Подобное выражение могло вызвать гнев у многих Легионов Астартес, но Тысяча Сынов понимали первоначальный смысл этого термина — «ничем не оскорбленное, доброкачественное, значительное» — и не придавали внимания значению, относящемуся к религии. Для них это было место, «лишенное несовершенства». Просьба Ятири кое у кого вызвала подозрения, но Магнус дал слово, что Тысяча Сынов с уважением отнесутся к просьбе вождя.
И до сего момента так оно и было.
Сехмет поднялись на гребень долины, и агхору расступились, блеснув лезвиями фаларик. Подобное оружие не могло испугать Аримана, однако он не хотел начинать войну, в которой не было необходимости.
Он продолжал идти навстречу воинам агхору размеренным шагом и вдруг изумленно уставился на представших перед его глазами стражей долины.
Храм братства Пирридов на Просперо представлял собой огромную пирамиду из посеребренного стекла с вечно горящим огнем на вершине, выполненной в форме крестоцвета. А вместо золотых идолов, которые обычно стояли в храмах других братств, в пирамиде возвышалась боевая машина Легио Титаникус.

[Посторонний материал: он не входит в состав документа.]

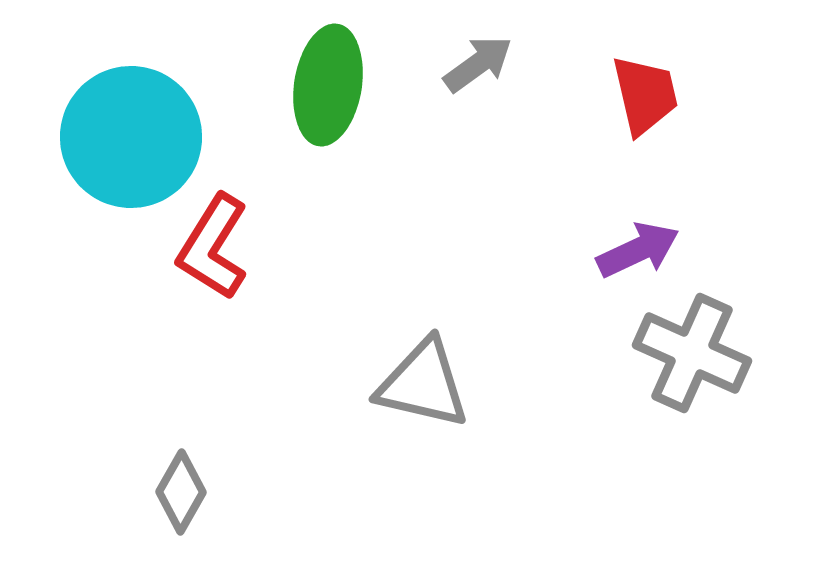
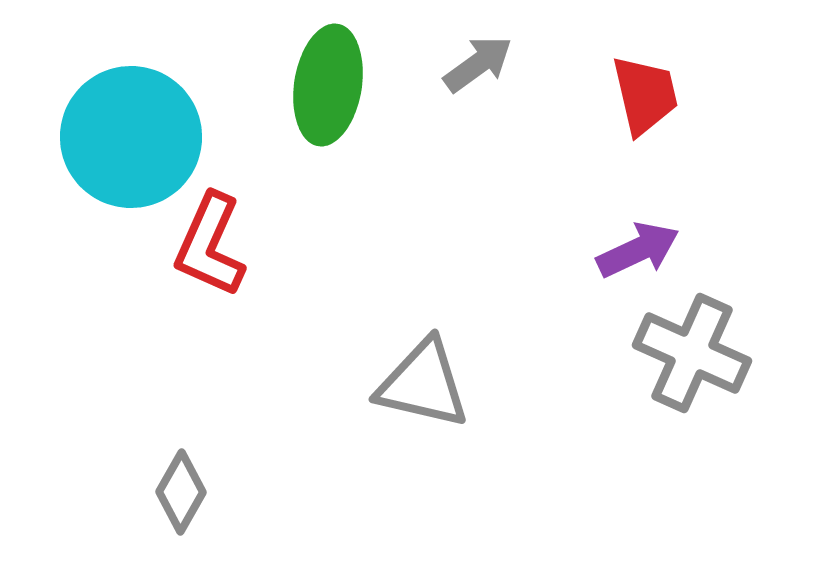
red L-shape: moved 3 px left, 2 px up; rotated 8 degrees counterclockwise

Соискатели звания пироманта по освещенному курильницами коридору из красного мрамора проходили прямо к могучему «Владыке войны». Этот громадный титан, носящий гордое имя «Канис Вертекс»,[19] когда-то сражался под знаменами Легио Асторум, и на его броне красовался черный диск, окруженный языками синего пламени.
Принцепс гигантской машины был убит, и модератусы тоже погибли в середине Великого Крестового Похода, когда титан был повержен во время жестокой карательной кампании против варварских племен зеленокожих на Каменке-тройке. Согласно приказу Императора, Легион Тысячи Сынов вместе с Легио Асторум и Войском Жизни евгенианцев Панпасифика должен был выдворить эту расу жестоких ксеносов с трех планет Каменки-Ултизарны, на которые предъявлял права Механикум Марса.

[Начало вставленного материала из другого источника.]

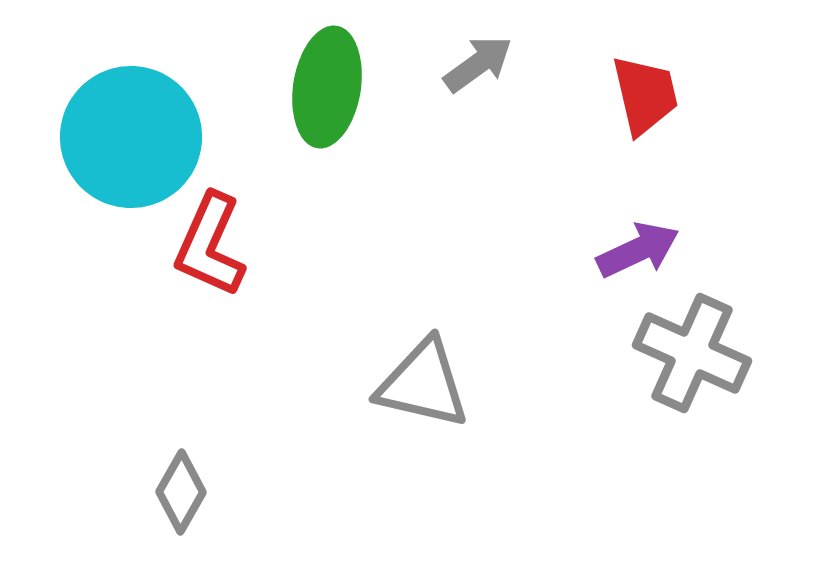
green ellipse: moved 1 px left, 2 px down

Ариман хорошо помнил жестокость той войны, ужасные кровопролитные и изнурительные бои, повлекшие за собой потери тысяч и тысяч воинов. После двух лет непрерывных сражений Имперская Армия все же одержала победу, и боевые знамена украсились множеством наград.
Но победа далась им высокой ценой. Легион Тысячи Сынов лишился восьмисот семидесяти трех воинов, и тогда Магнусу пришлось уменьшить численность, сократив количество братств до Песеджета.
Еще большим огорчением для Аримана стала гибель Апофиса, капитана Пятого братства и его лучшего друга. Воспользоваться этим словом Ариман решился только сейчас, когда Апофис был мертв.
«Канис Вертекс» потерпел поражение на смертоносных полях Кориоваллума[20] в самом конце войны, когда столкнулся с огромной машиной зеленокожих, грубо сколоченной по образу и подобию их агрессивного божества. Поражение казалось неизбежным, но перед вражеским колоссом в сиянии мощи эфира встал Магнус, подобный древнему богу войны.